- **Work order**:
For the data that follows, print the line with "اینستاگرام شغلستون", the line with "del hardcore trap", and all lines between them, exactly as they stand. Omit pictures and add nothing.
*** Data to process ***
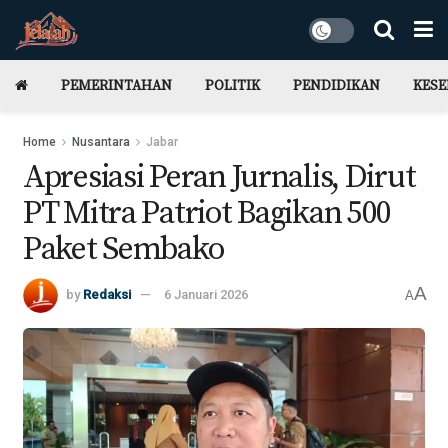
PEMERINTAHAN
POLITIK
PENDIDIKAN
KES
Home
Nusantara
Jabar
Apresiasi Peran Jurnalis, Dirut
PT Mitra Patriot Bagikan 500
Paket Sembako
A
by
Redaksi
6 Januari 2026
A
*** End of Data to process ***
*** Data to process ***
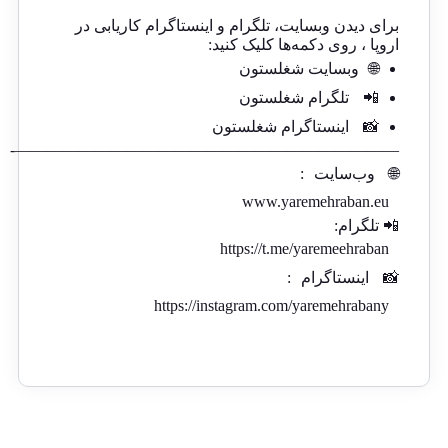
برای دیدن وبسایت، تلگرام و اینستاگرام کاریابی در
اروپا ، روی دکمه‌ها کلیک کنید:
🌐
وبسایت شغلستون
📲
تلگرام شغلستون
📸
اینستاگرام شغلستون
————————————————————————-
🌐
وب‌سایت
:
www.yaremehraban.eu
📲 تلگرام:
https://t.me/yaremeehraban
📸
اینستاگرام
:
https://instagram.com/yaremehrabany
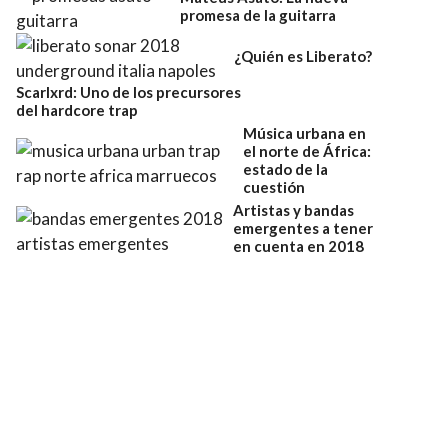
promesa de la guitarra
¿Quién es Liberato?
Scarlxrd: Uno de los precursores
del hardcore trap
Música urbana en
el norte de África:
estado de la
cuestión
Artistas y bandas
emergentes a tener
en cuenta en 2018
*** End of Data to process ***
*** Data to process ***
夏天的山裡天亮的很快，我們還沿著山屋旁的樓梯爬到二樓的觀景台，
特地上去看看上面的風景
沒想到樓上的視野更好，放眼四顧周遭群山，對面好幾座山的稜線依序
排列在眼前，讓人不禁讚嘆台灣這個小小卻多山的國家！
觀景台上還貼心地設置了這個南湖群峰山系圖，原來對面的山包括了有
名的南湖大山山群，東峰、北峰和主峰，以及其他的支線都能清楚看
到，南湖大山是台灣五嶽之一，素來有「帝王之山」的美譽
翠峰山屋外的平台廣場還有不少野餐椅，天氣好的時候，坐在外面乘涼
*** End of Data to process ***
- **Task solution**:
اینستاگرام شغلستون
————————————————————————-
🌐
وب‌سایت
:
www.yaremehraban.eu
📲 تلگرام:
https://t.me/yaremeehraban
📸
اینستاگرام
:
https://instagram.com/yaremehrabany
promesa de la guitarra
¿Quién es Liberato?
Scarlxrd: Uno de los precursores
del hardcore trap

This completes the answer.